In this blog, I will share my experience with data pre-processing, what is meant by data pre-processing and why we need it, how I encountered many unknown errors in making models with large data, and will show all images of my errors through which you can understand the need for data pre-processing.
The method of converting raw data into useful data, that can be used further to analyze or predict.
![](https://cdn.hashnode.com/res/hashnode/image/upload/v1671704073243/y13uVSxCN.png align="center")
-
Making data consistent - It means removing the duplicate data during preprocessing which makes data consistent for further analysis.
-
Improving accuracy - As pre-processing removes missing or inconsistent data which results in improved accuracy of the dataset.

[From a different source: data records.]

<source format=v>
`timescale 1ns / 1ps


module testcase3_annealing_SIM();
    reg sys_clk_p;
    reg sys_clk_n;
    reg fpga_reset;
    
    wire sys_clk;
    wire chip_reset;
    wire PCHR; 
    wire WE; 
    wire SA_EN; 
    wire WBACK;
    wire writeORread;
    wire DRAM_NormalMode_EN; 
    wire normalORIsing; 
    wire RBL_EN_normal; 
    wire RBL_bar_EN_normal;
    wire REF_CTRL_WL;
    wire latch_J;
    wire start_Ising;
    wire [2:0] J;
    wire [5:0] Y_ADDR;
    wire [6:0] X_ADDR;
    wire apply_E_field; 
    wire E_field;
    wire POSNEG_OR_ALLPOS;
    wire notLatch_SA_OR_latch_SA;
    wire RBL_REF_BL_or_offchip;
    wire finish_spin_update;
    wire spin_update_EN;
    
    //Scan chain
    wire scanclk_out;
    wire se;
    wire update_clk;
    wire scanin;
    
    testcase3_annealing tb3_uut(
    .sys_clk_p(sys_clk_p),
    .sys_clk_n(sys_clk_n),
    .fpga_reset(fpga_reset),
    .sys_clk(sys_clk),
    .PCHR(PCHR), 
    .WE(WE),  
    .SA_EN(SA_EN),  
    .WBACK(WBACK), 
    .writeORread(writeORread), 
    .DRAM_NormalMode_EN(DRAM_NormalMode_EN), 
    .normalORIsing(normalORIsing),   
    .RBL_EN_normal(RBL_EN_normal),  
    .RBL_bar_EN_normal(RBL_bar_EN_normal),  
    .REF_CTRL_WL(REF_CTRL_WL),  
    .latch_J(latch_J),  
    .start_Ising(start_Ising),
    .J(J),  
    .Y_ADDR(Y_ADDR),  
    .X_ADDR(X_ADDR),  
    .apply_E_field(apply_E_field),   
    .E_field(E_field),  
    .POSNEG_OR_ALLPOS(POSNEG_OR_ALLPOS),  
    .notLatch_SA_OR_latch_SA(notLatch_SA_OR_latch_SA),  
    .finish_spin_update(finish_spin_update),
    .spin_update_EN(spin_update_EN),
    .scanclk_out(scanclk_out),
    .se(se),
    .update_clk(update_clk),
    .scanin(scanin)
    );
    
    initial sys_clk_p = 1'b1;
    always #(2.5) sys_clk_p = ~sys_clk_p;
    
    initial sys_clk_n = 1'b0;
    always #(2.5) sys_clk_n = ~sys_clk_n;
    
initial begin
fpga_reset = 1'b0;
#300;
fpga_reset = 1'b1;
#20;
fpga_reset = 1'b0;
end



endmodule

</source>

In my dataset(10k+ data with dtype=float32) has some of the data '-inf' as their values.
![](https://cdn.hashnode.com/res/hashnode/image/upload/v1671705793095/Fh1Ncyedg.png align="center")

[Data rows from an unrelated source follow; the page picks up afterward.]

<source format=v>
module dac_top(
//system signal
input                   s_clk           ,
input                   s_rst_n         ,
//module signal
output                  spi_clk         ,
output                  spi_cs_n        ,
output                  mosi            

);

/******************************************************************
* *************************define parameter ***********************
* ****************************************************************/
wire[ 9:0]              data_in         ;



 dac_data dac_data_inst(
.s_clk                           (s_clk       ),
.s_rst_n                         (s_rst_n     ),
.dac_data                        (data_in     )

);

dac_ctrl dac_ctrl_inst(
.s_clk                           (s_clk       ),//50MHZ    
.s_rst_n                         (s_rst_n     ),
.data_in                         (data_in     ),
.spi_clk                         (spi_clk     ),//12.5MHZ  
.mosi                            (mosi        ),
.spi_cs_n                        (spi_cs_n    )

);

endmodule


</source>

which results in mse(mean square error) loss as 'nan' and accuracy as 0.00 .
![](https://cdn.hashnode.com/res/hashnode/image/upload/v1671704949173/xlOa_FVNz.png align="center")

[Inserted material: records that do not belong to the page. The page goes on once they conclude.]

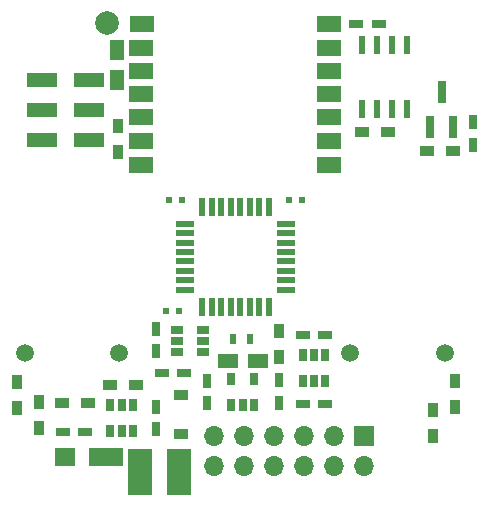
<source format=gts>
G04 #@! TF.GenerationSoftware,KiCad,Pcbnew,no-vcs-found-2f9be81~58~ubuntu16.04.1*
G04 #@! TF.CreationDate,2017-04-03T17:26:58+03:00*
G04 #@! TF.ProjectId,livolo_2_channels_1way_eu_switch,6C69766F6C6F5F325F6368616E6E656C,rev?*
G04 #@! TF.FileFunction,Soldermask,Top*
G04 #@! TF.FilePolarity,Negative*
%FSLAX46Y46*%
G04 Gerber Fmt 4.6, Leading zero omitted, Abs format (unit mm)*
G04 Created by KiCad (PCBNEW no-vcs-found-2f9be81~58~ubuntu16.04.1) date Mon Apr  3 17:26:58 2017*
%MOMM*%
%LPD*%
G01*
G04 APERTURE LIST*
%ADD10C,0.100000*%
%ADD11R,2.500000X1.270000*%
%ADD12R,1.750000X1.260000*%
%ADD13R,1.200000X0.900000*%
%ADD14R,2.000000X4.000000*%
%ADD15R,1.200000X0.750000*%
%ADD16R,1.700000X1.700000*%
%ADD17O,1.700000X1.700000*%
%ADD18C,1.500000*%
%ADD19R,0.600000X0.500000*%
%ADD20R,0.750000X1.200000*%
%ADD21R,1.800000X1.500000*%
%ADD22R,3.000000X1.500000*%
%ADD23R,0.550000X1.600000*%
%ADD24R,1.600000X0.550000*%
%ADD25C,1.998980*%
%ADD26R,0.900000X1.200000*%
%ADD27R,0.650000X1.060000*%
%ADD28R,1.060000X0.650000*%
%ADD29R,1.998980X1.399540*%
%ADD30R,0.600000X1.550000*%
%ADD31R,0.800000X1.900000*%
%ADD32R,0.500000X0.900000*%
%ADD33R,1.260000X1.750000*%
G04 APERTURE END LIST*
D10*
D11*
X126050000Y-82440000D03*
X126050000Y-79900000D03*
X126050000Y-77360000D03*
X130050000Y-77360000D03*
X130050000Y-79900000D03*
X130050000Y-82400000D03*
D12*
X141775000Y-101092000D03*
X144325000Y-101092000D03*
D13*
X160866000Y-83312000D03*
X158666000Y-83312000D03*
D14*
X134400000Y-110550000D03*
X137650000Y-110550000D03*
D15*
X152675000Y-72600000D03*
X154575000Y-72600000D03*
D16*
X153330000Y-107510000D03*
D17*
X153330000Y-110050000D03*
X150790000Y-107510000D03*
X150790000Y-110050000D03*
X148250000Y-107510000D03*
X148250000Y-110050000D03*
X145710000Y-107510000D03*
X145710000Y-110050000D03*
X143170000Y-107510000D03*
X143170000Y-110050000D03*
X140630000Y-107510000D03*
X140630000Y-110050000D03*
D18*
X152150000Y-100450000D03*
X160150000Y-100450000D03*
X132600000Y-100450000D03*
X124600000Y-100450000D03*
D19*
X136600000Y-96900000D03*
X137700000Y-96900000D03*
X137900000Y-87500000D03*
X136800000Y-87500000D03*
X146950000Y-87500000D03*
X148050000Y-87500000D03*
D15*
X129750000Y-107100000D03*
X127850000Y-107100000D03*
D20*
X140000000Y-104700000D03*
X140000000Y-102800000D03*
D21*
X127975000Y-109250000D03*
D22*
X131475000Y-109250000D03*
D20*
X146100000Y-104650000D03*
X146100000Y-102750000D03*
X135750000Y-106900000D03*
X135750000Y-105000000D03*
D15*
X150050000Y-104750000D03*
X148150000Y-104750000D03*
D20*
X135700000Y-100300000D03*
X135700000Y-98400000D03*
D15*
X148150000Y-98900000D03*
X150050000Y-98900000D03*
X138100000Y-102150000D03*
X136200000Y-102150000D03*
D13*
X137825000Y-103975000D03*
X137825000Y-107275000D03*
D23*
X145250000Y-96550000D03*
X144450000Y-96550000D03*
X143650000Y-96550000D03*
X142850000Y-96550000D03*
X142050000Y-96550000D03*
X141250000Y-96550000D03*
X140450000Y-96550000D03*
X139650000Y-96550000D03*
D24*
X138200000Y-95100000D03*
X138200000Y-94300000D03*
X138200000Y-93500000D03*
X138200000Y-92700000D03*
X138200000Y-91900000D03*
X138200000Y-91100000D03*
X138200000Y-90300000D03*
X138200000Y-89500000D03*
D23*
X139650000Y-88050000D03*
X140450000Y-88050000D03*
X141250000Y-88050000D03*
X142050000Y-88050000D03*
X142850000Y-88050000D03*
X143650000Y-88050000D03*
X144450000Y-88050000D03*
X145250000Y-88050000D03*
D24*
X146700000Y-89500000D03*
X146700000Y-90300000D03*
X146700000Y-91100000D03*
X146700000Y-91900000D03*
X146700000Y-92700000D03*
X146700000Y-93500000D03*
X146700000Y-94300000D03*
X146700000Y-95100000D03*
D25*
X131550000Y-72550000D03*
D13*
X131850000Y-103200000D03*
X134050000Y-103200000D03*
X129950000Y-104700000D03*
X127750000Y-104700000D03*
D26*
X146100000Y-100800000D03*
X146100000Y-98600000D03*
X132500000Y-81200000D03*
X132500000Y-83400000D03*
X159150000Y-105250000D03*
X159150000Y-107450000D03*
X161050000Y-105000000D03*
X161050000Y-102800000D03*
X125850000Y-104600000D03*
X125850000Y-106800000D03*
X123950000Y-105100000D03*
X123950000Y-102900000D03*
D27*
X142100000Y-102650000D03*
X144000000Y-102650000D03*
X144000000Y-104850000D03*
X143050000Y-104850000D03*
X142100000Y-104850000D03*
X132800000Y-107050000D03*
X133750000Y-107050000D03*
X131850000Y-107050000D03*
X131850000Y-104850000D03*
X132800000Y-104850000D03*
X133750000Y-104850000D03*
X149100000Y-100650000D03*
X148150000Y-100650000D03*
X150050000Y-100650000D03*
X150050000Y-102850000D03*
X149100000Y-102850000D03*
X148150000Y-102850000D03*
D28*
X137500000Y-98500000D03*
X137500000Y-99450000D03*
X137500000Y-100400000D03*
X139700000Y-100400000D03*
X139700000Y-98500000D03*
X139700000Y-99450000D03*
D29*
X134499800Y-72598780D03*
X134471860Y-74600300D03*
X134471860Y-76599280D03*
X134471860Y-78550000D03*
X134471860Y-80500720D03*
X134471860Y-82499700D03*
X134471860Y-84501220D03*
X150372260Y-84501220D03*
X150372260Y-82499700D03*
X150372260Y-80500720D03*
X150372260Y-78550000D03*
X150372260Y-76599280D03*
X150372260Y-74600300D03*
X150372260Y-72598780D03*
D20*
X162600000Y-82800000D03*
X162600000Y-80900000D03*
D13*
X153200000Y-81700000D03*
X155400000Y-81700000D03*
D30*
X153120000Y-74400000D03*
X154390000Y-74400000D03*
X155660000Y-74400000D03*
X156930000Y-74400000D03*
X156930000Y-79800000D03*
X155660000Y-79800000D03*
X154390000Y-79800000D03*
X153120000Y-79800000D03*
D31*
X159900000Y-78350000D03*
X160850000Y-81350000D03*
X158950000Y-81350000D03*
D32*
X142200000Y-99300000D03*
X143700000Y-99300000D03*
D33*
X132450000Y-74825000D03*
X132450000Y-77375000D03*
M02*

</source>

At the start, I was not aware why it was showing loss and accuracy like this(nan and 0.00), so I started to decrease the dataset and tried with a dataset of 100 values which of course will not make a good model but can point out the error behind 'nan' loss and 0.00 accuracy.
Fortunately, I pointed out that this 100-value dataset has not any value as '-inf', as it was present in other parts of the whole dataset, and with those 100-data I found the output, it was successful with very less accuracy. Through this experiment I again preprocessed the whole dataset(10k+) with the replacement of '-inf' as 0, to test the results.
Removing these missing values with an appropriate value, I found this result-
![](https://cdn.hashnode.com/res/hashnode/image/upload/v1671705391682/wW0VLnNZu.png align="center")
don't just look at numbers as they aren't pointing at a good model but I got rid of 'nan' loss and 0.00 accuracy. Upon model, I'm still working.